The observation that two electrons present in the Rieske cluster and the mononuclear iron of NDO-O and BZDO-O are used during a single turnover supports the mechanism by which dioxygen is activated by reduction to the peroxo state after binding to the active site iron [Fe(III)-(hydro)peroxo]. Following dioxygen activation, this state is considered to react directly with bound substrate or to result in O–O bond cleavage generating Fe(V)-oxo-hydroxo species prior to reaction [8, 34, 35]. An alternative mechanism involves an additional step in which one electron is donated to the initially formed Fe(III)-(hydro)peroxo to produce the Fe(II)-(hydro)peroxo intermediate, which could react either directly or as Fe(IV)-oxo-hydroxo species after O–O bond cleavage. The latter mechanism is supported by studies that used PDO-O in which the mononuclear iron was left in Fe(II) state after yielding product [29, 36], while single turnover occurred as observed for NDO-O and BZDO-O. These studies suggest that an additional electron was transferred to the nonheme iron at some stage of the catalytic cycle from a Rieske cluster in a neighboring α-subunit.
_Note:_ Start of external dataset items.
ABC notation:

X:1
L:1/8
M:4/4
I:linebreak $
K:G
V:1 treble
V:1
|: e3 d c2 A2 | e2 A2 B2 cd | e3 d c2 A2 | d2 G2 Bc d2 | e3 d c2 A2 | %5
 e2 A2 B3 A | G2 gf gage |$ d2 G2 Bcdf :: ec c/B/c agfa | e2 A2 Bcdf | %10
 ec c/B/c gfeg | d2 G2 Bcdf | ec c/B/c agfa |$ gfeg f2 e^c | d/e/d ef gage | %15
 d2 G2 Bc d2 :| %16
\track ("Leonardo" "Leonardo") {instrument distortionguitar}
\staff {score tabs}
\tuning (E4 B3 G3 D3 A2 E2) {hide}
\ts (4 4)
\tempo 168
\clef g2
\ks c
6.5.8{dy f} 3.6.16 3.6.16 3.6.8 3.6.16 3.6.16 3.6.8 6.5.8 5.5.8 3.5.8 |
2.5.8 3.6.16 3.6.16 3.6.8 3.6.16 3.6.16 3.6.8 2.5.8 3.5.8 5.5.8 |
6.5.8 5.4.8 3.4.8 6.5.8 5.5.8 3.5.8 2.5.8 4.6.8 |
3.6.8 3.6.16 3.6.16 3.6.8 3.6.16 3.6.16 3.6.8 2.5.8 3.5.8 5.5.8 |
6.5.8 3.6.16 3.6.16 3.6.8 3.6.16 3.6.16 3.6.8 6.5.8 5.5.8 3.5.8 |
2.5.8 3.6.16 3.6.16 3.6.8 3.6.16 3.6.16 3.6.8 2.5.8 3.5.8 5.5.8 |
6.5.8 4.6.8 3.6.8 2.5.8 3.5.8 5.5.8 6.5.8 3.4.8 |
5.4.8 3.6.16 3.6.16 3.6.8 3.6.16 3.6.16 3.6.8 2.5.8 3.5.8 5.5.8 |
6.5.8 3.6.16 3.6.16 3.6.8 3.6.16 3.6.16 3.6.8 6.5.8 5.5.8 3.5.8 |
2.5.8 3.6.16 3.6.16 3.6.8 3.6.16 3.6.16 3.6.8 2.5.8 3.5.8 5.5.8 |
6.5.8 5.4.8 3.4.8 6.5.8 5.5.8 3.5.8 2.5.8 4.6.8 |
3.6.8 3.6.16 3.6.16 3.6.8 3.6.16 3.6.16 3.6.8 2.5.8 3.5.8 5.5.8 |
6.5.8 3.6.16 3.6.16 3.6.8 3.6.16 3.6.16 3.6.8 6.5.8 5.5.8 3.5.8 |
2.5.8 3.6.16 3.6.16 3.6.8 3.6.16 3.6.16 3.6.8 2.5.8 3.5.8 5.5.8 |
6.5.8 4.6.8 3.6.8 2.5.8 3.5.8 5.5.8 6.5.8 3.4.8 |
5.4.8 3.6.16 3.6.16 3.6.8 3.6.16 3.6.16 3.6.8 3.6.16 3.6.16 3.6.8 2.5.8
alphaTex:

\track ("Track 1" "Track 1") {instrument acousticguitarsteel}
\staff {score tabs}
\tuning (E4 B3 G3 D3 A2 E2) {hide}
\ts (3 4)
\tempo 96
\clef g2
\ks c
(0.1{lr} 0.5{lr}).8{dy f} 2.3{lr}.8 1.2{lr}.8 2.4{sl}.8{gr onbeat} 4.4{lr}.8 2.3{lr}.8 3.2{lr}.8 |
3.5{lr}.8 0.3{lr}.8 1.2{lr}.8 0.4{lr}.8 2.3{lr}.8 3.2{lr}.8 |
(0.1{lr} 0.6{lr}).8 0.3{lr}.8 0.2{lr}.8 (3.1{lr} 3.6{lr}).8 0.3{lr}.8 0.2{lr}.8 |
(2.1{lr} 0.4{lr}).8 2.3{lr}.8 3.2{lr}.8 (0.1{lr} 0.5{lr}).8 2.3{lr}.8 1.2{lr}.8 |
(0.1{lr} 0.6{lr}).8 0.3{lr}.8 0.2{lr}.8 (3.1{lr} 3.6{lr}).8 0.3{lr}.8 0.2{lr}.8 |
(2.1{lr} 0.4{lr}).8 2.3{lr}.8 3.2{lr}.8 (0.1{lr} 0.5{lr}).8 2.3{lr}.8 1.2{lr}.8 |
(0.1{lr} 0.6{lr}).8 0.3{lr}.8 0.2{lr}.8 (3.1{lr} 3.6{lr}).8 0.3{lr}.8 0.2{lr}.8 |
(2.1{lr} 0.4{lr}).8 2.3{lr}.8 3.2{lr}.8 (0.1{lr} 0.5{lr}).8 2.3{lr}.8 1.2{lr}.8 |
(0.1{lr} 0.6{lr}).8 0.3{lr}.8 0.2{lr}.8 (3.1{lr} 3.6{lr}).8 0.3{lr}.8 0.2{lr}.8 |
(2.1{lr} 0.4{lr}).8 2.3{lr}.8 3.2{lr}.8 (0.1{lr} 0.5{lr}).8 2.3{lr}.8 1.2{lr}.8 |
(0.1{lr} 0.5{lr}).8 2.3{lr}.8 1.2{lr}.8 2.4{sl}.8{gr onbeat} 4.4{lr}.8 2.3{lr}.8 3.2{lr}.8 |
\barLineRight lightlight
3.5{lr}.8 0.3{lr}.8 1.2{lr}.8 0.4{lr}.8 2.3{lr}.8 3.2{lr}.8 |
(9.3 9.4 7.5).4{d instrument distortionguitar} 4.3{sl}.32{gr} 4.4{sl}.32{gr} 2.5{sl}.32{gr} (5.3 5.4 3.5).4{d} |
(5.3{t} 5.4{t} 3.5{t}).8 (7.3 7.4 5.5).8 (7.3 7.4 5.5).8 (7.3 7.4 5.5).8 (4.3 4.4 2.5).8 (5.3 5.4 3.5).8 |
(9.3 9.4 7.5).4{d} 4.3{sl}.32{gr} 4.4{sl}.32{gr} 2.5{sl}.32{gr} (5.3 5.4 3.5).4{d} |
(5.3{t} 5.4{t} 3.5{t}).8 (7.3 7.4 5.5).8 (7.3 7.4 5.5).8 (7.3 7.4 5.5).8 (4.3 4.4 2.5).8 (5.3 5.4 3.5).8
To understand the molecular basis of the catalytic cycle, Karlsson et al. formed complex crystals of NDO-O with substrate, dioxygen, substrate plus dioxygen, or product and determined their structures by X-ray crystallography . The complex structure with substrate and dioxygen showed that dioxygen was bound to the nonheme iron in a side-on fashion, which allowed each oxygen atom to attack the neighboring aromatic carbon atom from the same face of a planar aromatic ring, producing a cis-dihydrodiol. In addition, based on the Fe–O bond lengths in the crystal structure, the complex is likely to be an Fe(III)-(hydro)peroxo species. However, conformational changes by the binding of substrate and/or oxygen in the above-mentioned crystal structures were hardly observed. In these situations, determining whether conformational changes including coordination conversion at the active site occur by binding of substrate and/or oxygen is very important for a better understanding of the catalytic mechanisms in ROs.
We have investigated the enzymatic function of CARDOs, members of ROs, from various bacteria: Pseudomonas resinovorans CA10, Janthinobacterium sp. J3, Novosphingobium sp. KA1, and Nocardioides aromaticivorans IC177 [7, 37]. All CARDOs commonly consist of three components: terminal oxygenase (CARDO-O), ferredoxin (CARDO-F), and ferredoxin reductase (CARDO-R). We determined the structures of CARDO-Os of J3 and IC177 [15, 17] and CARDO-Fs of CA10 and IC177 [17, 38]. In addition, the structures of the CARDO-O: CARDO-F binary complex were determined in non-reduced, reduced, and CAR-bound forms using CARDO-O of J3 and CARDO-F of CA10 . These structures provide a structure-based interpretation of inter-component electron transfer between two Rieske clusters of ferredoxin and oxygenase in ROs as well as, conformational changes upon CAR binding, which result in the closure of a lid over the substrate-binding pocket .
In the present study, we used CARDO-O of J3 and CARDO-F of CA10, hereafter simply termed Oxy and Fd, respectively, and aimed to clarify the holistic catalytic mechanism including conformational changes in ROs by determining various structures of the Oxy:Fd binary complex at different steps.